A junior at MUSE Middle/High, Kim Sanchez embodies the school model’s emphasis on passion in every way. Before she even started her MUSE education, she was admitted to a program that provides talented LA public school students with access to resources, programming, and services to help gain admission to elite private high schools. From a very young age, Kim has taken every opportunity afforded to her and persisted with grace and self-assuredness. 

During her time in the junior high program, she took a day off from school to shadow at MUSE Middle/High. She immediately connected to MUSE’s passion-based learning model, and the different avenues for post-grad – be it a job, an internship, or college. As she learned more about the school, she thought to herself, “I love it here. I want to go here.” 

And so it would be. Despite MUSE being well over an hour from where she lives in downtown LA, Kim applied to MUSE as her first choice private school, and was admitted shortly thereafter. She started as a freshman at MUSE in 2017.

“I have to wake up at 4:30 a.m. every morning, but it’s so worth it,” Kim shared. 

As we spoke, Kim reflected on her first year at MUSE. While she recalls being shy and reserved her freshman year, she poured herself into the MUSE experience, reveled in the small classroom environment, and by her sophomore year she really found her place – and her passion. It was at that time, in Jeff Martin’s Human Rights class, where she developed a deep interest in social justice topics. 

“That class evoked something in my mind where I thought, ‘I like this. I want to learn more about this, and teach other people about these issues.’”

Each year, MUSE high school students embark on an in-depth passion project on the topic of their choice. Inspired by the lessons in her Human Rights class, Kim decided to focus her project on the issue of homelessness. 

“Living in downtown LA, I had always seen homelessness around my community, but also in Hollywood, or really wherever I would go in the city. So in my mind I thought, ‘How does this happen? And how does it keep getting worse?’ I just wanted to understand. And so I researched it, and was shocked by the numbers.”

····················

_Task item 1_
Transcribe everything in the profile of Kim Sanchez from "As we spoke, Kim" down to "social justice topics.".
_Task item 2_
According to the profile of Kim Sanchez, in which class did she develop a deep interest in social justice topics?
The records have no connection to the profile of Kim Sanchez.

Saved data entries
····················

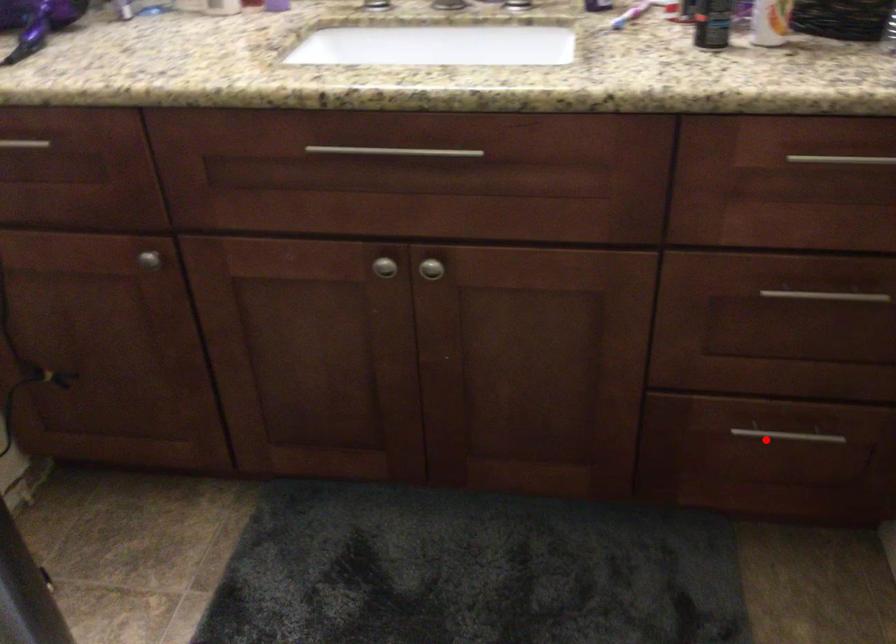
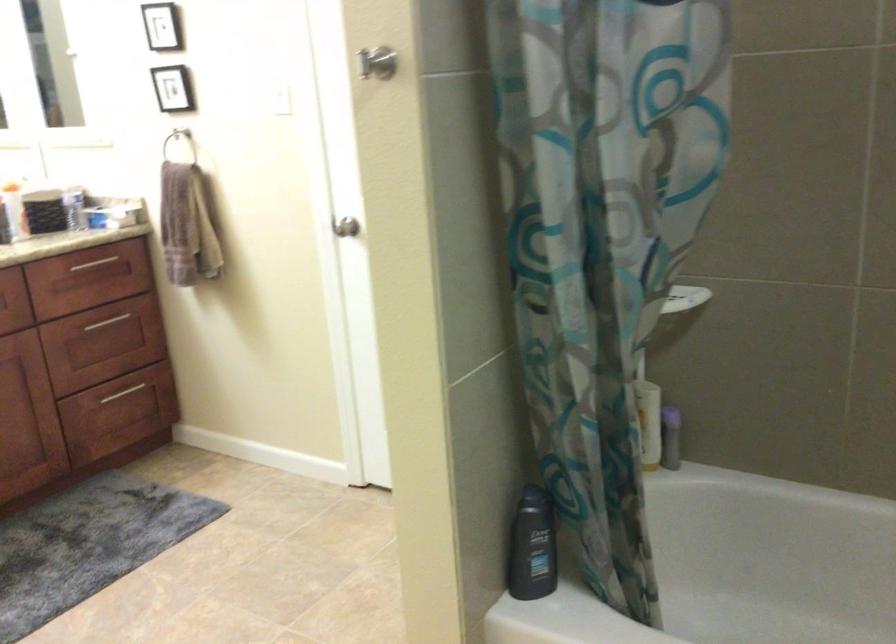
Question: I am providing you with two images of the same scene from different viewpoints. A red point is marked on the first image. Can you still see the location of the red point in image 2?

Choices:
 (A) Yes
 (B) No

Answer: (A)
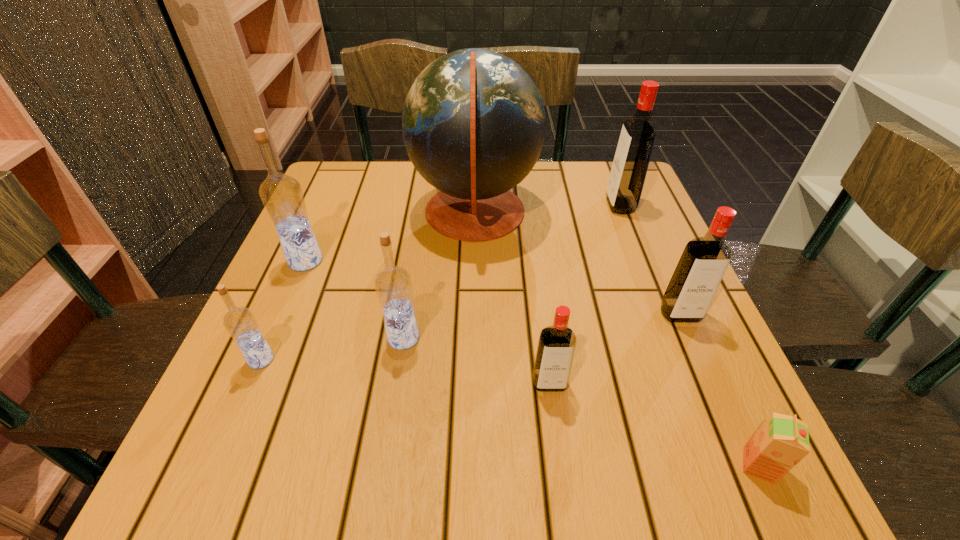
This screenshot has width=960, height=540. Find the location of `blue vodka that is the third nearest to the fifth nearest object`. blue vodka that is the third nearest to the fifth nearest object is located at coordinates (240, 322).

This screenshot has height=540, width=960. I want to click on blue vodka that stands as the closest to the fifth nearest vodka, so click(x=240, y=322).

Locate which red vodka ranks in proximity to the nearest vodka. Please provide its 2D coordinates. Your answer should be formatted as a tuple, i.e. [(x, y)], where the tuple contains the x and y coordinates of a point satisfying the conditions above.

[(703, 263)]

Identify the location of red vodka object that ranks as the closest to the shortest object. The image size is (960, 540). (703, 263).

At what (x,y) coordinates should I click in order to perform the action: click on vacant space that satisfies the following two spatial constraints: 1. on the front and back of the second nearest red vodka; 2. on the left side of the orange juice. Please return your answer as a coordinate pair (x, y). The image size is (960, 540). Looking at the image, I should click on (745, 465).

You are a GUI agent. You are given a task and a screenshot of the screen. Output one action in this format:
    pyautogui.click(x=<x>, y=<y>)
    Task: Click on the vacant point that satisfies the following two spatial constraints: 1. on the front and back of the farthest vodka; 2. on the front side of the smallest blue vodka
    Image resolution: width=960 pixels, height=540 pixels.
    Given the screenshot: What is the action you would take?
    pyautogui.click(x=681, y=359)

Locate an element on the screen. free point that satisfies the following two spatial constraints: 1. with the Americas facing the viewer on the orange juice; 2. on the right side of the tallest object is located at coordinates (471, 465).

····················

_Answer box 1_
As we spoke, Kim reflected on her first year at MUSE. While she recalls being shy and reserved her freshman year, she poured herself into the MUSE experience, reveled in the small classroom environment, and by her sophomore year she really found her place – and her passion. It was at that time, in Jeff Martin’s Human Rights class, where she developed a deep interest in social justice topics.

_Answer box 2_
Jeff Martin's Human Rights class